A strong aftershock from last year's devastating Northridge earthquake jolted the Los Angeles area before dawn Monday, rattling residents' nerves but causing no major damage or injuries.
The quake, which measured 4.9 on the Richter scale, shook millions of people out of their beds, sent water sloshing out of swimming pools, knocked pictures off walls and toppled items from shelves.
It was the biggest aftershock in more than a year from the 6.8-magnitude Northridge quake, which killed 60 people, buckled freeways and caused an estimated $20-billion in damage.
The latest quake struck at 1:40 a.m.
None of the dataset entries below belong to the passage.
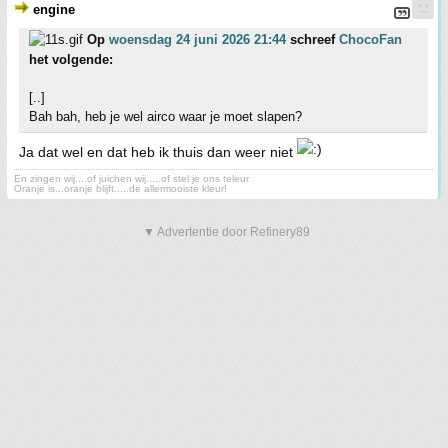
engine
Op
woensdag 24 juni 2026 21:44
schreef
ChocoFan
het volgende:
[..]
Bah bah, heb je wel airco waar je moet slapen?
Ja dat wel en dat heb ik thuis dan weer niet
En zingen wij....of juichen wij.....of stel je ons teleur
Oranje is...oranje blijft.....de allermooiste kleur!
▼ Advertentie door Refinery89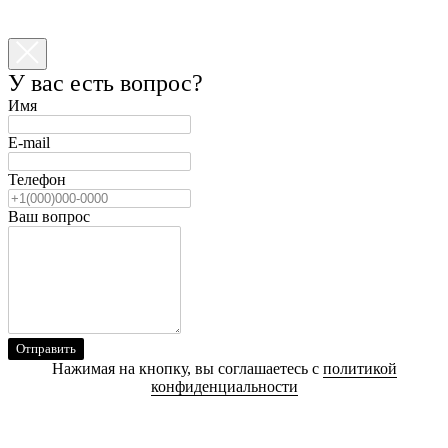
У вас есть вопрос?
Имя
E-mail
Телефон
Ваш вопрос
Отправить
Нажимая на кнопку, вы соглашаетесь с
политикой
конфиденциальности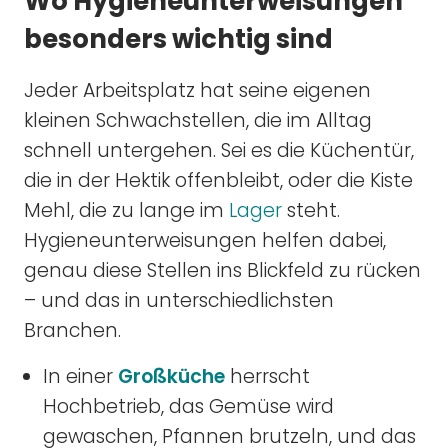
Wo Hygieneunterweisungen
besonders wichtig sind
Jeder Arbeitsplatz hat seine eigenen
kleinen Schwachstellen, die im Alltag
schnell untergehen. Sei es die Küchentür,
die in der Hektik offenbleibt, oder die Kiste
Mehl, die zu lange im
Lager
steht.
Hygieneunterweisungen helfen dabei,
genau diese Stellen ins Blickfeld zu rücken
– und das in unterschiedlichsten
Branchen.
In einer
Großküche
herrscht
Hochbetrieb, das Gemüse wird
gewaschen, Pfannen brutzeln, und das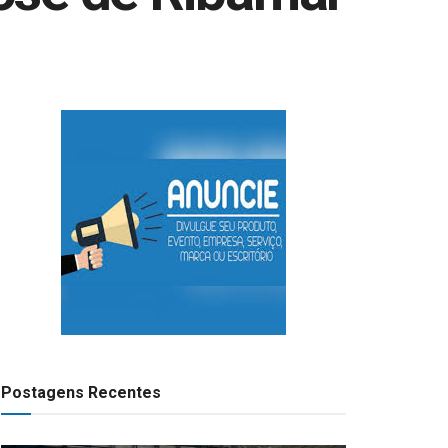
Postagens Recentes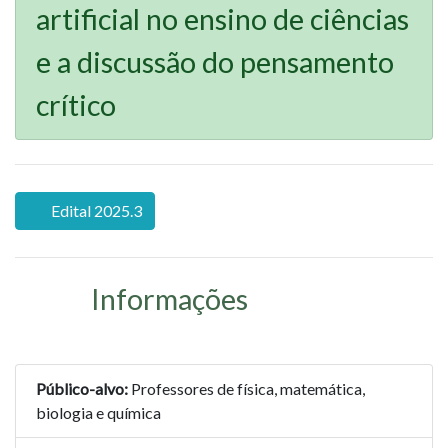
artificial no ensino de ciências
e a discussão do pensamento
crítico
Edital 2025.3
Informações
Público-alvo:
Professores de física, matemática,
biologia e química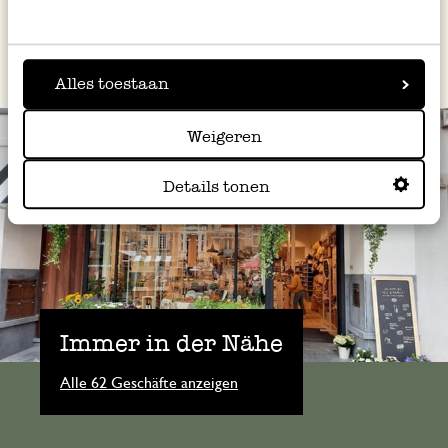
Alles toestaan
Weigeren
Details tonen
Immer in der Nähe
Alle 62 Geschäfte anzeigen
PDT and was centered about eight miles south-southwest of Castaic, a small town that lies in rolling hills about 35 miles north of Los Angeles, according to seismologists at the California Institute of Technology.
It was felt up to 200 miles outside Los Angeles and lasted 10 to 20 seconds. Eighteen minutes later, a milder aftershock _ this one with a magnitude of 3.2 _ rumbled through the same area.
Teams of firefighters and police were immediately sent to the streets but reported no structural damage or gas leaks.
The temblor was another reminder of the Northridge quake, which struck before dawn on Jan. 17, 1994, and turned the nation's second largest city into a disaster zone. Experts were not surprised by its strength.
Caltech seismologist Kate Hutton said there had been a 25 percent chance of an aftershock measuring 5.0 or greater this year. "This is just what we would expect after an event the size of Northridge," she said.
Hutton said the Northridge quake has generated more than 10,000 measurable aftershocks, about 60 of them reaching 4.0 or greater, and predicted that the pattern would continue for years to come.
Monday's aftershock was the strongest since a 5.5 quake in March 1994 that caused only minor damage. A 4.5-magnitude aftershock was felt in December.